Dear fellow-RouterOS fans,
We have masquerade NAT configured with a single Public IP. We have an application that always uses udp source port 9000 from multiple clients on the inside. Most of the time each client is sending to a unique destination IP/udp port combination, so, ROS simply NATs the source IP address, leaving the source port the same.
This works fine and provides a unique NAT state for each connection (because the destination IP and port are unique on the outside even though the source IP and port are not).

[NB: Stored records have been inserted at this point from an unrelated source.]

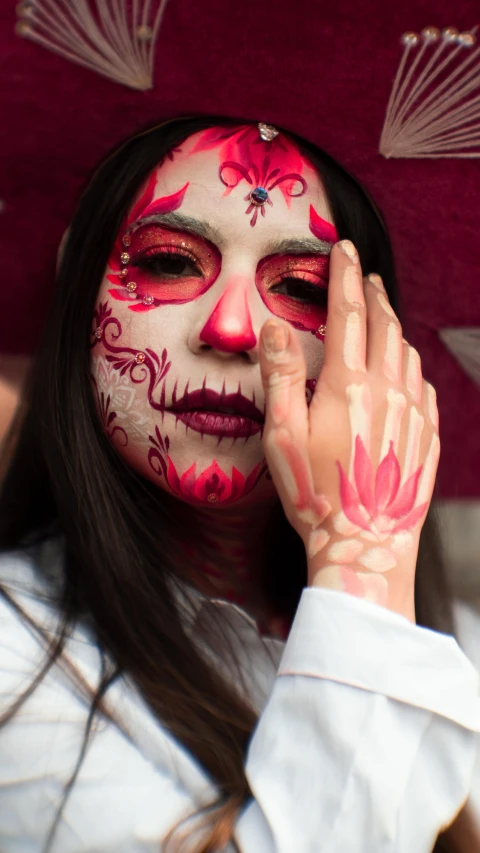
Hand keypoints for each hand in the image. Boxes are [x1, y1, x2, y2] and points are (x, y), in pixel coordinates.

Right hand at [258, 240, 439, 621]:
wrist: (365, 544)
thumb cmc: (316, 493)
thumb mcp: (282, 434)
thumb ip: (280, 375)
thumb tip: (274, 326)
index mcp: (349, 384)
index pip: (348, 313)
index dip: (344, 276)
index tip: (344, 250)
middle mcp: (388, 390)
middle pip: (385, 324)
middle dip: (373, 292)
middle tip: (364, 273)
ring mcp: (414, 412)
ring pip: (408, 351)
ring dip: (394, 325)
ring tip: (382, 315)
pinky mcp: (427, 435)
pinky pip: (423, 384)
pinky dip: (411, 363)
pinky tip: (404, 367)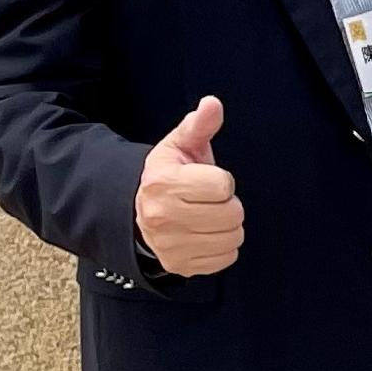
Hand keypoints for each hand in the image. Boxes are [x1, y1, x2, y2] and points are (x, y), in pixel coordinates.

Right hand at [134, 95, 242, 275]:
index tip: (205, 180)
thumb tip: (212, 104)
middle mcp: (163, 217)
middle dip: (227, 204)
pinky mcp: (181, 266)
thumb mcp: (179, 146)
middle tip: (209, 201)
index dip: (221, 181)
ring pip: (232, 238)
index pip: (223, 185)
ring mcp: (171, 246)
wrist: (139, 213)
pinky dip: (223, 247)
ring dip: (228, 227)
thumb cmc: (169, 175)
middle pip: (232, 214)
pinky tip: (205, 235)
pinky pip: (226, 258)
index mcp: (164, 184)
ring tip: (207, 216)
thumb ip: (199, 125)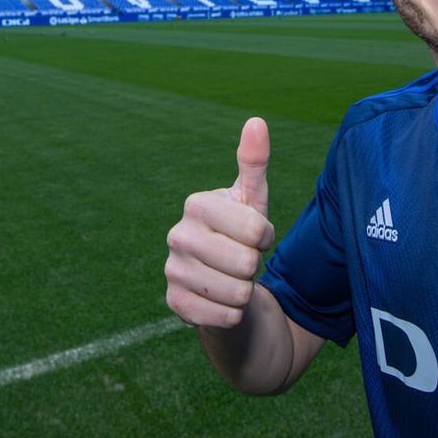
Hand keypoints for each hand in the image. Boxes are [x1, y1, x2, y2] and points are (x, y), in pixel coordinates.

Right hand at [165, 117, 275, 328]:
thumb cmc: (242, 236)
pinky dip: (233, 314)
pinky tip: (222, 302)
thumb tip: (256, 121)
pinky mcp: (175, 304)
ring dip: (245, 292)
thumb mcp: (253, 200)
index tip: (253, 237)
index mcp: (196, 204)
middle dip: (254, 266)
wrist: (225, 285)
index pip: (256, 231)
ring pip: (237, 293)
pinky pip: (224, 316)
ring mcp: (172, 271)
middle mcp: (177, 236)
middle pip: (246, 263)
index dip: (265, 238)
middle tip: (242, 260)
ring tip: (233, 280)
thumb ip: (254, 162)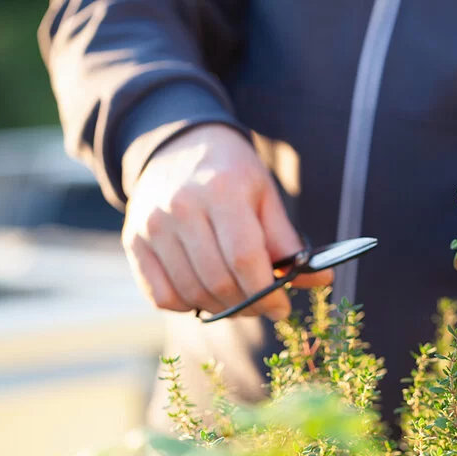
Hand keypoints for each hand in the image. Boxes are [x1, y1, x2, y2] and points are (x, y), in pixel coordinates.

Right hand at [122, 124, 331, 320]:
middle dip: (249, 305)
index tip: (282, 308)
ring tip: (239, 300)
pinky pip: (162, 296)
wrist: (177, 145)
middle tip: (264, 306)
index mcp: (222, 191)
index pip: (245, 259)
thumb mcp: (265, 195)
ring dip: (221, 309)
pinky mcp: (133, 242)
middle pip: (218, 282)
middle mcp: (181, 207)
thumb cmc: (231, 173)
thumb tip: (322, 278)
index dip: (267, 293)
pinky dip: (188, 305)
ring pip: (191, 293)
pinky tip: (205, 293)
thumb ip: (288, 240)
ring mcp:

Here is an example of two client connections that work.
Client1
Request:
inside src: 10.1.1.20/udp9000 -->original dst: 1.1.1.50/udp12345
masq source: 2.2.2.29/udp9000 -->original dst: 1.1.1.50/udp12345
Reply:
dst: 1.1.1.50/12345 --> masq source 2.2.2.29/udp 9000
dst: 1.1.1.50/12345 --> inside source 10.1.1.20/udp9000
Client2
Request:
inside src: 10.1.1.21/udp9000 -->original dst: 1.1.1.50/udp54321
masq source: 2.2.2.29/udp9000 -->original dst: 1.1.1.50/udp54321
Reply:
dst: 1.1.1.50/54321 --> masq source 2.2.2.29/udp 9000
dst: 1.1.1.50/54321 --> inside source 10.1.1.21/udp9000
Here's when this does not work so well: On occasion, two clients, both using source udp9000, need to connect to the same destination IP/udp port. When this happens, ROS does not appear to PAT the source address from the second client. So, the reply traffic for the first client works until the second client connects, then ROS starts sending all reply traffic (for both connections) to the second client. In the example below the * NAT/PATs do not result in two unique NAT/PAT states, so ROS appears to get confused.
Client1
Request:
inside src: 10.1.1.20/udp9000 -->original dst: 1.1.1.50/udp12345
masq source: 2.2.2.29/udp9000 -->original dst: 1.1.1.50/udp12345 *
Reply:
dst: 1.1.1.50/udp12345 --> masq source 2.2.2.29/udp 9000
dst: 1.1.1.50/udp12345 --> inside source 10.1.1.20/udp9000 (this NAT state gets replaced by Client2's connection)
Client2
Request:
inside src: 10.1.1.21/udp9000 -->original dst: 1.1.1.50/udp12345
masq source: 2.2.2.29/udp9000 -->original dst: 1.1.1.50/udp12345 *
Reply:
dst: 1.1.1.50/udp12345 --> masq source 2.2.2.29/udp 9000
dst: 1.1.1.50/udp12345 --> inside source 10.1.1.21/udp9000
I can work around this problem by setting up rules that src-nat 9000 to something unique for each client. However, does this sound like a bug? Is there possibly a feature that I do not have turned on that might alleviate this issue? The ROS behavior seems like it breaks the rules of basic NAT/PAT. Maybe the application is just not NAT-friendly.
I would appreciate your comments or suggestions.